The final question is, Does the contract under which the sugar moved exempt the ship from liability for damage of the sort set up in the libel, in the absence of allegations that the vessel was unseaworthy or was negligent in the carriage of the goods, even if it were established the sugar was received on board the ship in good condition? To put the matter another way, since the bill of lading is now before the court, must the libellant in its pleadings negative the defenses which the ship says the contract puts up as a bar of recovery? The defenses available under the contract are in ultimate effect about the same as those afforded under Section 3 of the Harter Act without an express contract. It seems clear to me that where one assumes the obligation of a common carrier, as here, he can relieve himself of liability for failing to transport and deliver safely only by showing that the cause of the loss was within one of the limited exceptions which the law in the one case or the contract in the other allows him as a defense. The burden generally rests upon the carrier to show that the loss was due to an excepted cause and that he has exercised due care to avoid it. See Commercial Molasses Corp. v. New York Tank Barge Corp., 314 U.S. 104, 109, 62 S.Ct. 156, 86 L.Ed. 89, and cases cited. The burden there resting, I see no reason why the shipper should negative the defense by way of anticipation in his pleadings. Rather I think the evidence should be heard to the end that we discover, if we can, whether the carrier used due diligence to make the vessel seaworthy; if he did not, was unseaworthiness the cause of the damage; or was the damage due to other causes not brought about by the negligence of the carrier.
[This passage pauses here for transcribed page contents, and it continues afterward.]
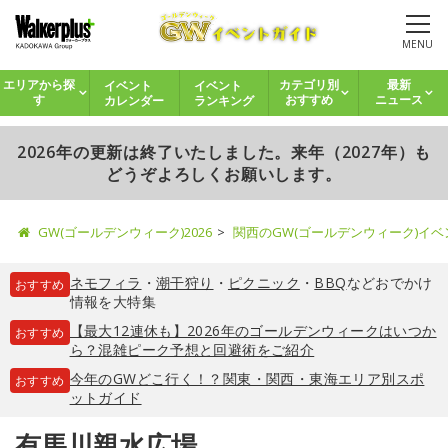
MENU
イベント
イベント
エリアから探
カテゴリ別
最新
カレンダー
ランキング
す
おすすめ
ニュース
2026年の更新は終了いたしました。来年（2027年）も
どうぞよろしくお願いします。
GW(ゴールデンウィーク)2026
関西のGW(ゴールデンウィーク)イ
ネモフィラ
・
潮干狩り
・
ピクニック
・
BBQ
などおでかけ
おすすめ
情報を大特集
【最大12連休も】2026年のゴールデンウィークはいつか
おすすめ
ら？混雑ピーク予想と回避術をご紹介
今年のGWどこ行く！？関東・関西・東海エリア別スポ
おすすめ
ットガイド
有馬川親水広場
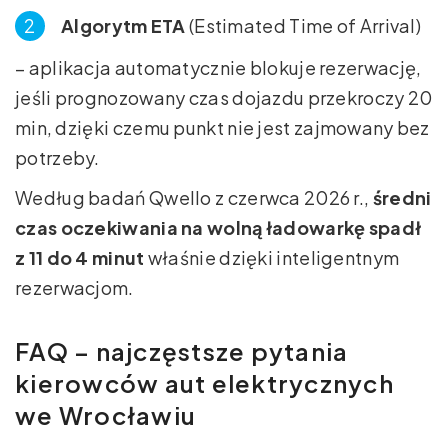
Algorytm ETA
(Estimated Time of Arrival)
– aplikacja automatycznie blokuje rezerwację,
jeśli prognozowany czas dojazdu przekroczy 20
min, dzięki czemu punkt nie jest zajmowany bez
potrzeby.
Według badań Qwello z czerwca 2026 r.,
średni
czas oczekiwania na wolną ładowarkę spadł
z 11 do 4 minut
właśnie dzięki inteligentnym
rezerwacjom.
FAQ – najczęstsze pytania
kierowców aut elektrycznych
we Wrocławiu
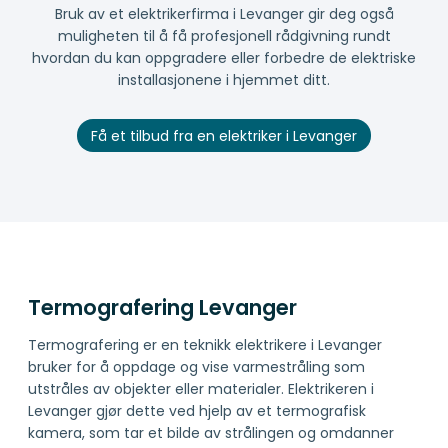
Bruk av et elektrikerfirma i Levanger gir deg også
muligheten til å få profesjonell rådgivning rundt
hvordan du kan oppgradere eller forbedre de elektriske
installasjonene i hjemmet ditt.
Få et tilbud fra en elektriker i Levanger
Termografering Levanger
Termografering er en teknikk elektrikere i Levanger
bruker for å oppdage og vise varmestråling som
utstråles av objekter eller materialer. Elektrikeren i
Levanger gjør dette ved hjelp av et termografisk
kamera, som tar et bilde av strålingen og omdanner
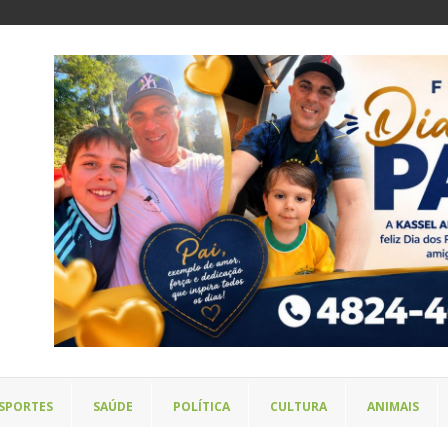
SPORTES
SAÚDE
POLÍTICA
CULTURA
ANIMAIS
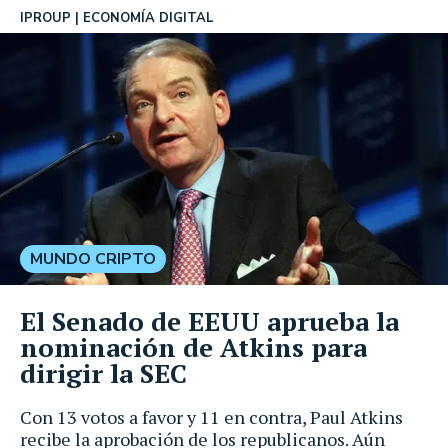
IPROUP
ECONOMÍA DIGITAL
MUNDO CRIPTO
El Senado de EEUU aprueba la
nominación de Atkins para
dirigir la SEC
Con 13 votos a favor y 11 en contra, Paul Atkins
recibe la aprobación de los republicanos. Aún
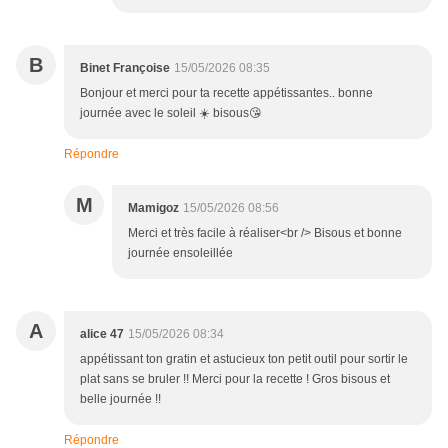
B
Binet Françoise
15/05/2026 08:35
Bonjour et merci pour ta recette appétissantes.. bonne
journée avec le soleil ☀️ bisous😘
Répondre
M
Mamigoz
15/05/2026 08:56
Merci et très facile à réaliser<br /> Bisous et bonne
journée ensoleillée
A
alice 47
15/05/2026 08:34
appétissant ton gratin et astucieux ton petit outil pour sortir le
plat sans se bruler !! Merci pour la recette ! Gros bisous et
belle journée !!
Répondre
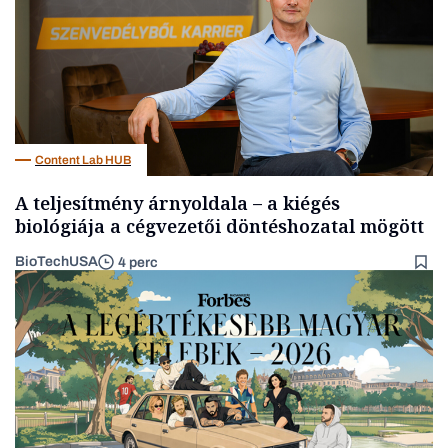
Content Lab HUB
A teljesítmény árnyoldala – a kiégés
biológiája a cégvezetői döntéshozatal mögött
BioTechUSA
4 perc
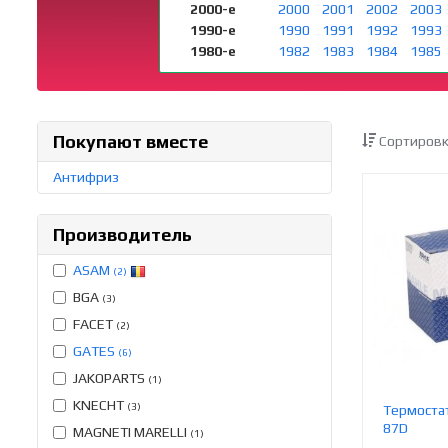
2000-е
2000
2001
2002
2003
1990-е
1990
1991
1992
1993
1980-е
1982
1983
1984
1985
Покупают вместе
Сортировк
Антифриз
Производитель
ASAM
(2)
BGA
(3)
FACET
(2)
GATES
(6)
JAKOPARTS
(1)
KNECHT
(3)
Термостат
87D
MAGNETI MARELLI
(1)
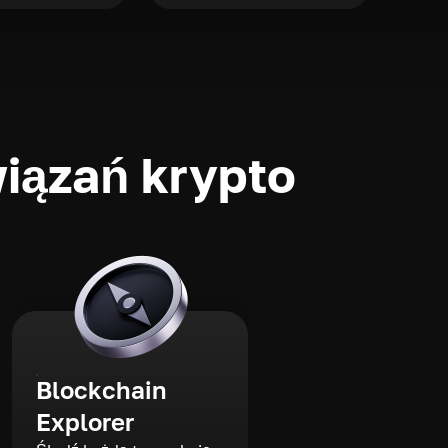
iązań krypto
Blockchain
Explorer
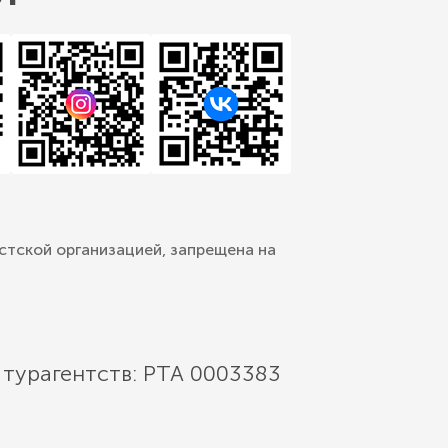
стской организацией, запрещена на
 турагентств: РТА 0003383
It must be remembered that the admission of the genuineness of the bill of lading under the Rule for the purpose of the action does not make it a part of the libel; at most, it dispenses with formal proof on trial and the document becomes controlling, so far as valid, of the contractual rights of the parties. If respondent requires more detailed information within the knowledge of libellant as to the nature of the claim, i.e., specifications of negligence, unseaworthiness, etc., to properly defend, doubtless it can be obtained by propounding interrogatories under General Admiralty Rule 31.
46 U.S.C.A. § 192. Inherent quality or vice of sugar to absorb moisture seems to constitute a large part of the defense.
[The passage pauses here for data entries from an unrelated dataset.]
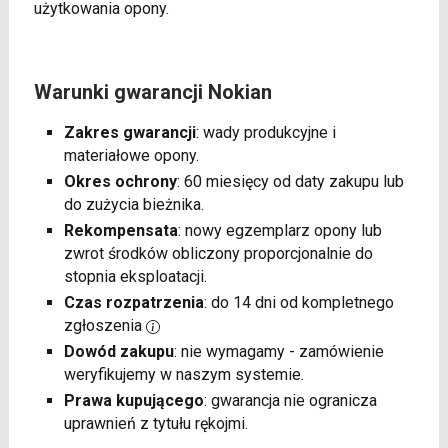
użytkowania opony.
Warunki gwarancji Nokian
Zakres gwarancji
: wady produkcyjne i
materiałowe opony.
Okres ochrony
: 60 miesięcy od daty zakupu lub
do zużycia bieżnika.
Rekompensata
: nowy egzemplarz opony lub
zwrot środków obliczony proporcjonalnie do
stopnia eksploatacji.
Czas rozpatrzenia
: do 14 dni od kompletnego
zgłoszenia
Dowód zakupu
: nie wymagamy - zamówienie
weryfikujemy w naszym systemie.
Prawa kupującego
: gwarancja nie ogranicza
uprawnień z tytułu rękojmi.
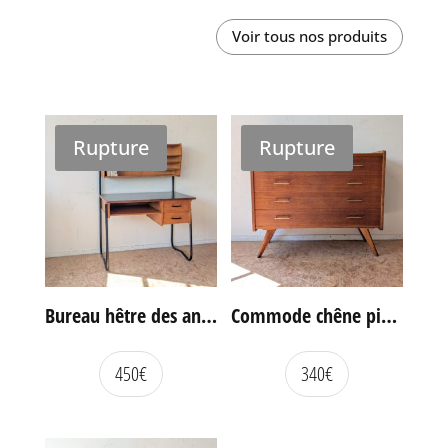
Voir tous nos produits
Rupture
Rupture
Bureau hêtre des années 60
Commode chêne pieds compas vintage
450
€
340
€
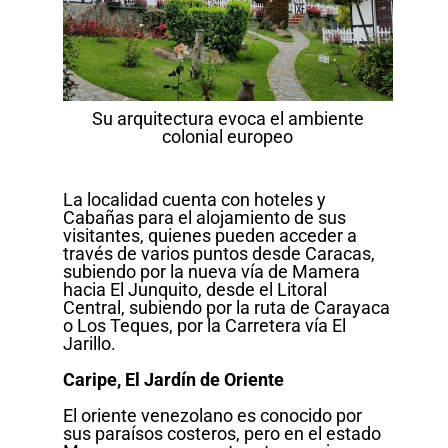
Su arquitectura evoca el ambiente
colonial europeo
La localidad cuenta con hoteles y
Cabañas para el alojamiento de sus
visitantes, quienes pueden acceder a
través de varios puntos desde Caracas,
subiendo por la nueva vía de Mamera
hacia El Junquito, desde el Litoral
Central, subiendo por la ruta de Carayaca
o Los Teques, por la Carretera vía El
Jarillo.
Caripe, El Jardín de Oriente
El oriente venezolano es conocido por
sus paraísos costeros, pero en el estado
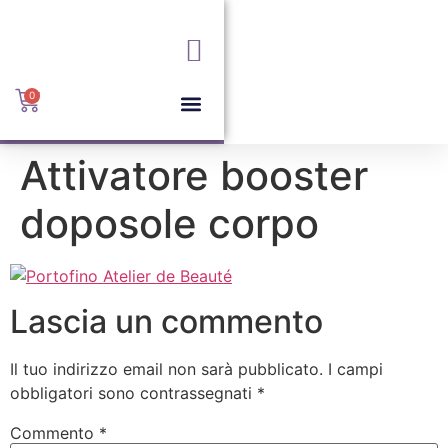
+039 6085169
info@portofinovimercate.it
Via I. Rota, 36, 20871
Vimercate MB
0
Attivatore booster
doposole corpo
Lascia un commento
Il tuo indirizzo email non sarà pubblicato.
I campi
obbligatori sono contrassegnati
*
Commento
*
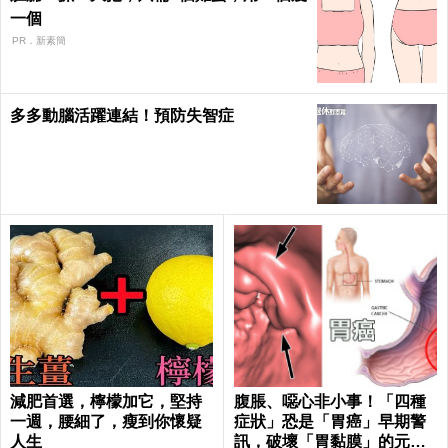
一個
PR．新素簡
多多動腦活躍連結！預防失智症
減肥首選，檸檬加它，堅持
腹脹、噁心非小事！「四種
一週，腰細了，瘦到你懷疑
症狀」恐是「胃癌」早期警
人生
訊，破壞「胃黏膜」的元兇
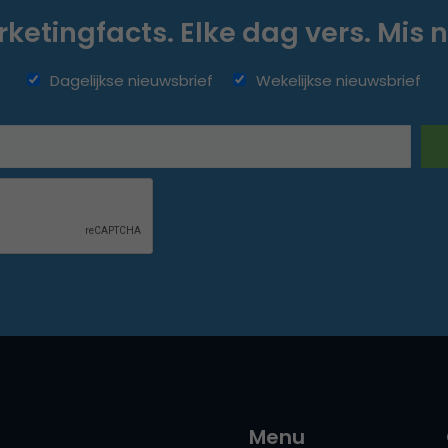
ketingfacts. Elke dag vers. Mis n
Dagelijkse nieuwsbrief
Wekelijkse nieuwsbrief
Menu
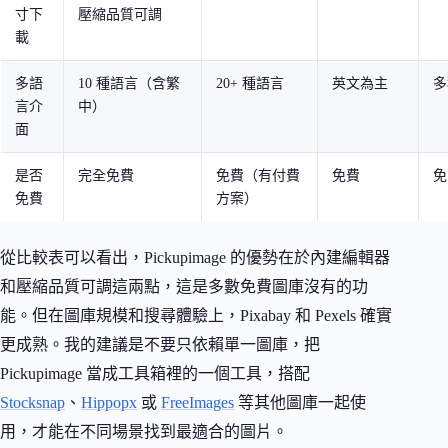
寸下
壓縮品質可調
載
多語
10 種語言（含繁
20+ 種語言
英文為主
多
言介
中）
面
是否
完全免費
免費（有付費
免費
免
免費
方案）
從比較表可以看出，Pickupimage 的優勢在於內建編輯器
和壓縮品質可調這兩點，這是多數免費圖庫沒有的功
能。但在圖庫規模和搜尋體驗上，Pixabay 和 Pexels 確實
更成熟。我的建議是不要只依賴單一圖庫，把
Pickupimage 當成工具箱裡的一個工具，搭配
Stocksnap
、
Hippopx
或
FreeImages
等其他圖庫一起使
用，才能在不同場景找到最適合的圖片。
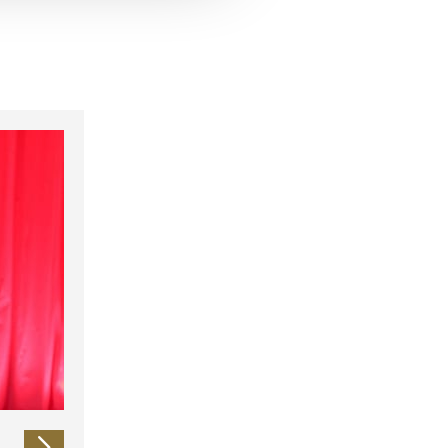
 führen diese Informationen
ie im Rahmen Ihrer Nutzung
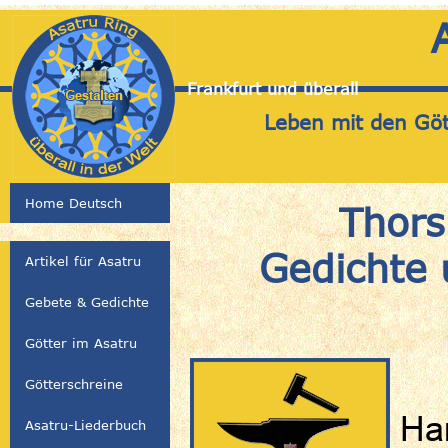
Frankfurt und überall
Leben mit den Gött
Home Deutsch
Thor
Gedichte 
Artikel für Asatru
Gebete & Gedichte
Götter im Asatru
Götterschreine
Ha
Asatru-Liederbuch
See, also, Clark v. Barnwell, 12 How. 272, 13 L.Ed. 985; The Wildcroft, 201 U.S. 378, 386, 26 S.Ct. 467, 50 L.Ed. 794; The Folmina, 212 U.S. 354, 29 S. Ct. 363, 53 L.Ed. 546, 15 Ann.Cas. 748; Schnell v. The Vallescura, 293 U.S. 296, 303, 55 S.Ct. 194, 79 L.Ed. 373; Compania Naviera v. Sporl, 5 Cir., 11 F.2d 777; The Hellig Olav, 2 Cir., 282 F. 534; The Africa Maru, 2 Cir., 54 F.2d 265(2), 266, certiorari denied Osaka Shosen Kaisha v. Habicht Braun Co., 285 U.S. 556, 52 S.Ct. 457, 76 L.Ed. 945; The Point Chico, 5 Cir., 122 F.2d 1; The Westmoreland, 2 Cir., 86 F.2d 96(5), 98; The Asturias, D.C., 40 F. Supp. 168(6), 173; Alexander Eecles Co. v. Strachan Shipping Co., D.C., 21 F.2d 653(3), 654, 655, reversed on other grounds, 5 Cir., 25 F.2d 361, certiorari denied 278 U.S. 610, 49 S.Ct. 13, 73 L.Ed. 535.
See The Mexican Prince, D.C., 70 F. 246; The Older, D.C., 36 F.2d 281; Jensen v. Sinclair Nav. Co., D.C., 58 F.2d 407(2).